## [SOURCE DOCUMENT]
<<<<
They fell apart at basically every level, through injuries (Devonta Freeman, Keanu Neal, and Deion Jones are among the many who missed significant time). The offensive line collapsed. The offense was moving the ball but couldn’t score in the red zone. The slowly improving defense was injured at every front.
But there is still a strong core there, and the Falcons will reload and refocus. And it will all come crashing down in the playoffs, because the NFC South is, simply put, cursed. Good teams feed on the inwardly crumbling souls of the NFC South, and that will culminate in a great regular season followed by an absolute stomping at the hands of someone, probably a dumb team like the Cardinals or something. — James Brady
Six-win team that will inexplicably beat the Patriots this season
New York Giants — Christian D’Andrea
Miami Dolphins — Sarah Hardy
Why I picked the Dolphins: It’s not just because they hired Brian Flores as their new coach. It’s because, well, isn’t it always the Dolphins? The Patriots will lose to them in hilarious fashion in December — to Jay Cutler, or because Gronk tried to play safety — and we will laugh and laugh.
And then the Patriots will be right back in the Super Bowl less than two months later because nothing matters. — Sarah Hardy
Team that will win Super Bowl 54 because it has Tom Brady and Bill Belichick
New England Patriots — Adam Stites
New England Patriots — Christian D’Andrea
New England Patriots — Sarah Hardy
I am protesting this category. — James Brady
Why I picked the Patriots: Because they have Tom Brady and Bill Belichick and I’m tired of being wrong when I pick another team. They’re inevitable. Just embrace it. — Adam Stites
Team we’ll pretend will win Super Bowl 54 because we’re sick of the Patriots
Indianapolis Colts — Adam Stites
Kansas City Chiefs — David Fucillo
Kansas City Chiefs — James Brady
Still the Patriots — Christian D’Andrea
lmao, it’s always the Patriots — Sarah Hardy
Why I picked the Colts: The bulldozing offensive line of the Colts was the centerpiece of an offense that finished No. 5 in the NFL, despite a lackluster group of skill position players. Andrew Luck got better as the year went on, and earned Comeback Player of the Year.
>>>>
## [WORK REQUIRED]
Copy the stretch of the NFL predictions text from "But there is" through "laugh and laugh.", substituting "Jets" for "Dolphins". The items that come next play no part in this work.

## [ENTRIES SUPPLIED]
<<<<
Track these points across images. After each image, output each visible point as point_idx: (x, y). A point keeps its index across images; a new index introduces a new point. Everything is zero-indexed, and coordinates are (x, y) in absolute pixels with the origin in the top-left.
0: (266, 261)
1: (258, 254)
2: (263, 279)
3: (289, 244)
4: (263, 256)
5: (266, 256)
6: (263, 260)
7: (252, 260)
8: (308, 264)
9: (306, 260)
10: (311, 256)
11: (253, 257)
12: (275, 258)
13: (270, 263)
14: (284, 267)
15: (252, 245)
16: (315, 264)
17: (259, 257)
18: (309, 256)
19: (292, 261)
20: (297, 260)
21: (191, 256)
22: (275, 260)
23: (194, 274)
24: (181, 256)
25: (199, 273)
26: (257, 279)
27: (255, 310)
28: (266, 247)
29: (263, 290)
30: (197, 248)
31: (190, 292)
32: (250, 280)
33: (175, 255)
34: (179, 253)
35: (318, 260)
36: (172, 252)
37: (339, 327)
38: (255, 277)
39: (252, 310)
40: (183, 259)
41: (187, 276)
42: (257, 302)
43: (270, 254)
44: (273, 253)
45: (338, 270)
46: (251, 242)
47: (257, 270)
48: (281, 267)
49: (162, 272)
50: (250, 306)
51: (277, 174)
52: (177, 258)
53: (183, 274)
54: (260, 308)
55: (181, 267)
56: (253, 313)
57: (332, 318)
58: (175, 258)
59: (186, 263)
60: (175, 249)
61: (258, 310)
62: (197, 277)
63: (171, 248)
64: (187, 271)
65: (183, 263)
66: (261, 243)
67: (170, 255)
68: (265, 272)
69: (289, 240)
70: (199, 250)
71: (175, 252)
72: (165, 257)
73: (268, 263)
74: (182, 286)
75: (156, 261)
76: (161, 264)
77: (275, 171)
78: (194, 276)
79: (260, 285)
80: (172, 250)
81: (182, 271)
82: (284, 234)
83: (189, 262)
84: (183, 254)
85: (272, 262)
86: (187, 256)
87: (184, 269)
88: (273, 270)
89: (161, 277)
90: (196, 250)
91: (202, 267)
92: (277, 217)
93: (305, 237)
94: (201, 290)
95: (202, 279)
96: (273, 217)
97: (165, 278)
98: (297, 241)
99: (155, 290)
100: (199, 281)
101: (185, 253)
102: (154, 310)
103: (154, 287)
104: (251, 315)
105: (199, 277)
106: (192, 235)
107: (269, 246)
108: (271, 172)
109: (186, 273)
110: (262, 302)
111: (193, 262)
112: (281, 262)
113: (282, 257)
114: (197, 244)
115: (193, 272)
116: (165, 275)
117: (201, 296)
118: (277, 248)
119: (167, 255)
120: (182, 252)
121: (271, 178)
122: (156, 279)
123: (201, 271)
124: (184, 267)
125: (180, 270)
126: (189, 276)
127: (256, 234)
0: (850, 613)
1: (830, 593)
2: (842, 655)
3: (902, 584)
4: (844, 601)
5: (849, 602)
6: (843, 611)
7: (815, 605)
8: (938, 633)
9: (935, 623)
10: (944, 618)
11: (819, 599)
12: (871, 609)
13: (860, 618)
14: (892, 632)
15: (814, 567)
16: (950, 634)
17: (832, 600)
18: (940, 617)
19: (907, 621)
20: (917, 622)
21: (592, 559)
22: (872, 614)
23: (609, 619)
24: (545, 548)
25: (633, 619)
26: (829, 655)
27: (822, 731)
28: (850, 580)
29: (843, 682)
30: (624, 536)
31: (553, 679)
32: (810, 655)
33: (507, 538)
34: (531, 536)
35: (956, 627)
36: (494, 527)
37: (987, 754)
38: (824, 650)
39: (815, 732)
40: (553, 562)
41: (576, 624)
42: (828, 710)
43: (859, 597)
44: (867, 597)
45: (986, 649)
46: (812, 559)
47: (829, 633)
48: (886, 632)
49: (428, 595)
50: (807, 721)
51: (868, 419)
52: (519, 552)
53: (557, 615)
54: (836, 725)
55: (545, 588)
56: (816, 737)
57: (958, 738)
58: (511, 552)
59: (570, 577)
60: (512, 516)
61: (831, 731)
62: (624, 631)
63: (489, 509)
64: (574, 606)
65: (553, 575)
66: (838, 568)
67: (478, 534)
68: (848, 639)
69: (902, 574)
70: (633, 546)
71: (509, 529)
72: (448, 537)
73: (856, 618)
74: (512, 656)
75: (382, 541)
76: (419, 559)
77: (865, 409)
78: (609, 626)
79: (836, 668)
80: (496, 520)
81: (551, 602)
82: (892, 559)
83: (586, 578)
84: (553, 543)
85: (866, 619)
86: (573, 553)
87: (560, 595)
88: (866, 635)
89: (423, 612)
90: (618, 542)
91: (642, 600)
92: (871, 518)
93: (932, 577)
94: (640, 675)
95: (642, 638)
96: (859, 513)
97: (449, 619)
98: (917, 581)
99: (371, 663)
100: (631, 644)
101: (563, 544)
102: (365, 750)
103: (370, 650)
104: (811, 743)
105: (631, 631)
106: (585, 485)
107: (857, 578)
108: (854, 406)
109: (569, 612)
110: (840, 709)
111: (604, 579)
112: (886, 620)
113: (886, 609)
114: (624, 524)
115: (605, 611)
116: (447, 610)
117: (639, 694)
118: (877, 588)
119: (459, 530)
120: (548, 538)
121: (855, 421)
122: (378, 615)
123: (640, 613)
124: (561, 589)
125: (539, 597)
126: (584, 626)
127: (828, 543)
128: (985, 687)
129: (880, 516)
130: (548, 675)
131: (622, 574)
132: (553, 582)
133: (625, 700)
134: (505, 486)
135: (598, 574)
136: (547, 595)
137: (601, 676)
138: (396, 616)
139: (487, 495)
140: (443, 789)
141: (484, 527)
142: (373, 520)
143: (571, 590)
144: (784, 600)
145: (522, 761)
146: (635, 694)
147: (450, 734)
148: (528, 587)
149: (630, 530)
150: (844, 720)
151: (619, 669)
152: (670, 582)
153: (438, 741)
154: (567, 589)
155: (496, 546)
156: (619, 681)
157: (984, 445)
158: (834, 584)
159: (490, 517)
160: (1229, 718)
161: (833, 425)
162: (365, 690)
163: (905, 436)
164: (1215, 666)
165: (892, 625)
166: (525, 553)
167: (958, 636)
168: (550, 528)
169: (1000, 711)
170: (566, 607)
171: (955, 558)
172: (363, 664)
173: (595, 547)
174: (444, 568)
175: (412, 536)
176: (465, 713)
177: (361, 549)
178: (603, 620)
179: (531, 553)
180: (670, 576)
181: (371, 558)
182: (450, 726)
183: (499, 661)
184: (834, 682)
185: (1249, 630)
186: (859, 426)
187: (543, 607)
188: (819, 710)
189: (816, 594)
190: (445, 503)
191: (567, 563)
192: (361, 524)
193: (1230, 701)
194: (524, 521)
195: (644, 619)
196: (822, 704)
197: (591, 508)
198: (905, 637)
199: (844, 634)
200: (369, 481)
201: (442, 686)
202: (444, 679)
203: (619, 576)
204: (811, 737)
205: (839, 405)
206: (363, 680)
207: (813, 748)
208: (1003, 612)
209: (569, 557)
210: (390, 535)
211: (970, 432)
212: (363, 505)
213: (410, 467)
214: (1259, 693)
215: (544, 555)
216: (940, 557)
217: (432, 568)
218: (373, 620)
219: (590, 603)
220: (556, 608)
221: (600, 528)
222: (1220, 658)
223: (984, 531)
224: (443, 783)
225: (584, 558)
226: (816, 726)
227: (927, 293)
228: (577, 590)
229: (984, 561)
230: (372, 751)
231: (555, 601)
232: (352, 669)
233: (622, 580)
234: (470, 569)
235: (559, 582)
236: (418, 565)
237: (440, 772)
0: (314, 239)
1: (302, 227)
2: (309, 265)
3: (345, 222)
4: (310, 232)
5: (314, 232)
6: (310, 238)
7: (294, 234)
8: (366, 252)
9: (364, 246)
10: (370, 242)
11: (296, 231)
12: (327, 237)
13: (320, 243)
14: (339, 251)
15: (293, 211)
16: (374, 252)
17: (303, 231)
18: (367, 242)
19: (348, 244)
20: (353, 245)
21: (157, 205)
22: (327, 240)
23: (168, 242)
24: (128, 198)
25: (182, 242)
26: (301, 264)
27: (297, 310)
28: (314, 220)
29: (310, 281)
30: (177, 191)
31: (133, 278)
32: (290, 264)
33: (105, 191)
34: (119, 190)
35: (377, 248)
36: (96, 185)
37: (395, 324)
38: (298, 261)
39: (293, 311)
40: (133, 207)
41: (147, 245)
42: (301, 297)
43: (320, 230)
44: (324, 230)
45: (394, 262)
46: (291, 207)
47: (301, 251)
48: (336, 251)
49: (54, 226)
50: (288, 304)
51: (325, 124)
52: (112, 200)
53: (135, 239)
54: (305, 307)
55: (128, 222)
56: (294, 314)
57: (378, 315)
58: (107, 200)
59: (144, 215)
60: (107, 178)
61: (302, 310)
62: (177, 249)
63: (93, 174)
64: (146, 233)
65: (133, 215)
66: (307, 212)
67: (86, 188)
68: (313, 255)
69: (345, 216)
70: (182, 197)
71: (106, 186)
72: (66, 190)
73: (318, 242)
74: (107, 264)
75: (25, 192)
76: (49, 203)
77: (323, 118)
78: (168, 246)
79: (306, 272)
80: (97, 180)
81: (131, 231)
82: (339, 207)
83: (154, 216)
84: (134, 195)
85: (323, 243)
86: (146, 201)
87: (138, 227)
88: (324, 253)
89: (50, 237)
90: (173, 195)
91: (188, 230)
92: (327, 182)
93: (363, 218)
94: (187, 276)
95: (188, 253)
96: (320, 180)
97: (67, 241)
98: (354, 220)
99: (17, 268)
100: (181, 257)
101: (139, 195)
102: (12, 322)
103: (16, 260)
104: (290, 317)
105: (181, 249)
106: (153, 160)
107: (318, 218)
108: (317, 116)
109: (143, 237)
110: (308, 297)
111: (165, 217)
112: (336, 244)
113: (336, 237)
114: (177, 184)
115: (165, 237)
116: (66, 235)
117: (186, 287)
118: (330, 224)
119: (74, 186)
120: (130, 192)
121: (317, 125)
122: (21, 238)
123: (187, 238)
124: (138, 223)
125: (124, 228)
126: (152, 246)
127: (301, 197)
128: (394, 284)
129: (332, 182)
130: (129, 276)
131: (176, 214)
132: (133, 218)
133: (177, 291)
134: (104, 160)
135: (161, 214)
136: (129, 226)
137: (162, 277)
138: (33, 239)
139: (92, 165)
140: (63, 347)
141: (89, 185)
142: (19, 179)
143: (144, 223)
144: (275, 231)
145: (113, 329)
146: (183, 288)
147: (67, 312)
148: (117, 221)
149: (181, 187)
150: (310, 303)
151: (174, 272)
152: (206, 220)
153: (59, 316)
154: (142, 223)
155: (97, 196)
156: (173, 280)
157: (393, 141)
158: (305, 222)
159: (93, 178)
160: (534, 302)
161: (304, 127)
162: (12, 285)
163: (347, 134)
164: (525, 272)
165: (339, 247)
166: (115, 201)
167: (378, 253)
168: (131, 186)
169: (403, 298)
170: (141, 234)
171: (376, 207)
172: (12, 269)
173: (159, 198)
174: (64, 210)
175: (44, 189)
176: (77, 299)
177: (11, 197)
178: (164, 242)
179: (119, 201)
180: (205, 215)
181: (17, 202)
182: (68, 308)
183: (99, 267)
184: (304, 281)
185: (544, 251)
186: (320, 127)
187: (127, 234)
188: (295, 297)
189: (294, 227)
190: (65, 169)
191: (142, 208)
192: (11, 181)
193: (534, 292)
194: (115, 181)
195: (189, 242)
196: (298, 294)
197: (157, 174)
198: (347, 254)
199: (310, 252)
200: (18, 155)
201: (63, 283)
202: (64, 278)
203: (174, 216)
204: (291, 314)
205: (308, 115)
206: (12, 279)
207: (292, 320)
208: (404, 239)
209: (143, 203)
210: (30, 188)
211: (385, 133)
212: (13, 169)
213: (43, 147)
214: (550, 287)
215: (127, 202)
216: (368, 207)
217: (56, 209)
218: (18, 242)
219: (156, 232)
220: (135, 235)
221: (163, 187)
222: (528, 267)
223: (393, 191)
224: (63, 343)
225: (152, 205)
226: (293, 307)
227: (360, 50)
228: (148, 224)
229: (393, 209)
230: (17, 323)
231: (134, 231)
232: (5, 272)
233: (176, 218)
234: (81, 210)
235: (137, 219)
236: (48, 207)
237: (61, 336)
>>>>
## [OUTPUT FOR THIS TASK]
But there is still a strong core there, and the Falcons will reload and refocus. And it will all come crashing down in the playoffs, because the NFC South is, simply put, cursed. Good teams feed on the inwardly crumbling souls of the NFC South, and that will culminate in a great regular season followed by an absolute stomping at the hands of someone, probably a dumb team like the Cardinals or something. — James Brady
Six-win team that will inexplicably beat the Patriots this season
New York Giants — Christian D’Andrea
Miami Jets — Sarah Hardy
Why I picked the Jets: It’s not just because they hired Brian Flores as their new coach. It’s because, well, isn’t it always the Jets? The Patriots will lose to them in hilarious fashion in December — to Jay Cutler, or because Gronk tried to play safety — and we will laugh and laugh.